There is also the small matter of the trophy case. AmplifyMD has been named Best Overall Telemedicine Platform in the MedTech Breakthrough Awards two years in a row - a program that drew more than 5,000 nominations in its 2026 cycle. Specialty wait times that once stretched into months, the company reports, now compress into days. Same doctors. Different math.

"AmplifyMD reduced TeleStroke operational costs by 52% while doubling hospitalist cross-cover consults per shift."

// Reported program outcomes

"Specialty care wait times dropped from months to days."

// AmplifyMD platform claim
The Mission

Care should not depend on whether a specialist happens to live nearby.

Strip away the dashboards and the funding rounds and AmplifyMD's mission is plain: improve access to physician specialists, especially for rural and underserved communities, through virtual specialty care that actually works inside a hospital's existing systems. The company runs on five stated values - Integrity, Empathy, Responsiveness, Flexibility, Results - and a distributed, remote-friendly team that keeps the headcount small and the footprint national.

The leadership reads like people who have been inside the problem: CEO Meena Mallipeddi, named to Inc.'s Female Founders 250 and tapped by the Forbes Technology Council as a top health-tech CEO to watch; Chief Medical Officer Mohan Mallipeddi, MD; CPO and co-founder Anand Nathan; plus a bench of commercial, clinical and operations leaders. The pitch is not utopian. It is logistical - put the right doctor in front of the right patient, regardless of the map.

Why It Matters Tomorrow

The next gains come from orchestration, not just more AI.

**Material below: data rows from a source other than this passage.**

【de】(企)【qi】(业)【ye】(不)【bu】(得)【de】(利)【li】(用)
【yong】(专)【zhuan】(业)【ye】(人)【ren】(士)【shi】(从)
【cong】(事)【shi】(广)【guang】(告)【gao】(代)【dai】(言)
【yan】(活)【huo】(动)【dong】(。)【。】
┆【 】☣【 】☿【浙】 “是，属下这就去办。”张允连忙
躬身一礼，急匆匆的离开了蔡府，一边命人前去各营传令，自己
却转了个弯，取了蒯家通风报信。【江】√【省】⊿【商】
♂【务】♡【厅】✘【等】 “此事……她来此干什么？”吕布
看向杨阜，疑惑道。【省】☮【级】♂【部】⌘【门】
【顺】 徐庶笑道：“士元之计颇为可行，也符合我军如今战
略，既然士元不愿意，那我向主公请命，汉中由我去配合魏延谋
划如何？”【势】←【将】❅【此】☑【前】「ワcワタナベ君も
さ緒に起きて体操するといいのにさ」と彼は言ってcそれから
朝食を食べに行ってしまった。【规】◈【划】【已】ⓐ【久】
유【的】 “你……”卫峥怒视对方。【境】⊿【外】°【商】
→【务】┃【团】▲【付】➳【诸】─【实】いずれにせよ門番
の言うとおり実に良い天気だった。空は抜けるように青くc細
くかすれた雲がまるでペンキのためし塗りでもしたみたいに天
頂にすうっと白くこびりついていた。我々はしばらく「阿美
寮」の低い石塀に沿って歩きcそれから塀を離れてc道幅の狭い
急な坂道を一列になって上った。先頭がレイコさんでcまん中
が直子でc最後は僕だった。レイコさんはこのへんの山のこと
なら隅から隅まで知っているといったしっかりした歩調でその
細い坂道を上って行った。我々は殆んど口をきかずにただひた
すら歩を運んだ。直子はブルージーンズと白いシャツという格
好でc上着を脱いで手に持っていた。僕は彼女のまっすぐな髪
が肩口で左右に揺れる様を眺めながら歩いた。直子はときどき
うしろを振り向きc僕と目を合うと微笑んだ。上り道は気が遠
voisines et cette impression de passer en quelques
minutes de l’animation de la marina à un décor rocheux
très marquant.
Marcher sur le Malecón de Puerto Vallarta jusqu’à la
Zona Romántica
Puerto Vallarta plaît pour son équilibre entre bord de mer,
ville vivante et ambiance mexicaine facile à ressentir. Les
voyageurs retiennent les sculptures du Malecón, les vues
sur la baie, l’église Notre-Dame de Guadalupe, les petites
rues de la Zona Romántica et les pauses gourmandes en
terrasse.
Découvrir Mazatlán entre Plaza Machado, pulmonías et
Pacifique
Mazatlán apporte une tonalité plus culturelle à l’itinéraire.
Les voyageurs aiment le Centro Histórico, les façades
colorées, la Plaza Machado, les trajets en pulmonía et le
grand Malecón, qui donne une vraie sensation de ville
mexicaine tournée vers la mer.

Health systems are squeezed from both ends - more patients, fewer clinicians, thinner margins. The fashionable answer is to bolt AI onto everything and hope. AmplifyMD's argument, made plainly in its own writing, is that the real throughput gains come from orchestration: routing scarce clinical attention to where it counts, in the workflow where the work already happens. AI helps. Coordination wins.

"The next gains in hospital throughput won't come from AI - they'll come from orchestration."

- AmplifyMD, on the future of health-system care delivery

Which brings us back to that small hospital at 3 a.m. The neurologist still lives 200 miles away. Nothing about geography has changed. What has changed is that the distance no longer decides the outcome. The night nurse opens a screen, the specialist appears, the clot is treated, the patient keeps the use of their arm - and the ambulance that would have carried them out of town stays parked. AmplifyMD did not move the doctor closer. It made the distance stop mattering. For a company built on one stubborn question, that is the whole answer.